■ **The task**:
Print the entries exactly; skip the pictures.

***** Extracted information *****

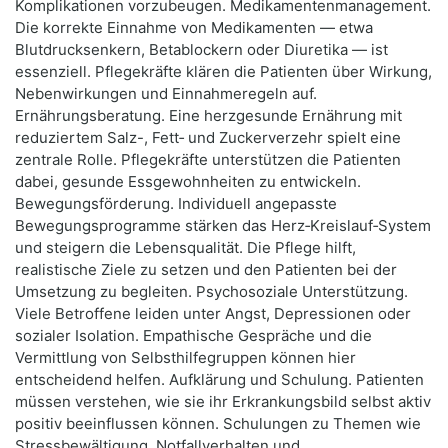
Komplikationen vorzubeugen. Medikamentenmanagement.
Die korrekte Einnahme von Medikamenten — etwa
Blutdrucksenkern, Betablockern oder Diuretika — ist
essenziell. Pflegekräfte klären die Patienten über Wirkung,
Nebenwirkungen und Einnahmeregeln auf.
Ernährungsberatung. Eine herzgesunde Ernährung mit
reduziertem Salz-, Fett‑ und Zuckerverzehr spielt eine
zentrale Rolle. Pflegekräfte unterstützen die Patienten
dabei, gesunde Essgewohnheiten zu entwickeln.
Bewegungsförderung. Individuell angepasste
Bewegungsprogramme stärken das Herz‑Kreislauf‑System
und steigern die Lebensqualität. Die Pflege hilft,
realistische Ziele zu setzen und den Patienten bei der
Umsetzung zu begleiten. Psychosoziale Unterstützung.
Viele Betroffene leiden unter Angst, Depressionen oder
sozialer Isolation. Empathische Gespräche und die
Vermittlung von Selbsthilfegruppen können hier
entscheidend helfen. Aufklärung und Schulung. Patienten
müssen verstehen, wie sie ihr Erkrankungsbild selbst aktiv
positiv beeinflussen können. Schulungen zu Themen wie
Stressbewältigung, Notfallverhalten und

*****

■ **Result**:
Komplikationen vorzubeugen. Medikamentenmanagement.
Die korrekte Einnahme von Medikamenten — etwa
Blutdrucksenkern, Betablockern oder Diuretika — ist
essenziell. Pflegekräfte klären die Patienten über Wirkung,
Nebenwirkungen und Einnahmeregeln auf.
Ernährungsberatung. Eine herzgesunde Ernährung mit
reduziertem Salz-, Fett‑ und Zuckerverzehr spielt eine
zentrale Rolle. Pflegekräfte unterstützen die Patienten
dabei, gesunde Essgewohnheiten zu entwickeln.
Bewegungsförderung. Individuell angepasste
Bewegungsprogramme stärken das Herz‑Kreislauf‑System
und steigern die Lebensqualität. Die Pflege hilft,
realistische Ziele zu setzen und den Patienten bei der
Umsetzung zu begleiten. Psychosoziale Unterstützung.
Viele Betroffene leiden unter Angst, Depressionen oder
sozialer Isolation. Empathische Gespräche und die
Vermittlung von Selbsthilfegruppen können hier
entscheidend helfen. Aufklärung und Schulung. Patienten
müssen verstehen, wie sie ihr Erkrankungsbild selbst aktiv
positiv beeinflussen können. Schulungen zu Themen wie
Stressbewältigung, Notfallverhalten und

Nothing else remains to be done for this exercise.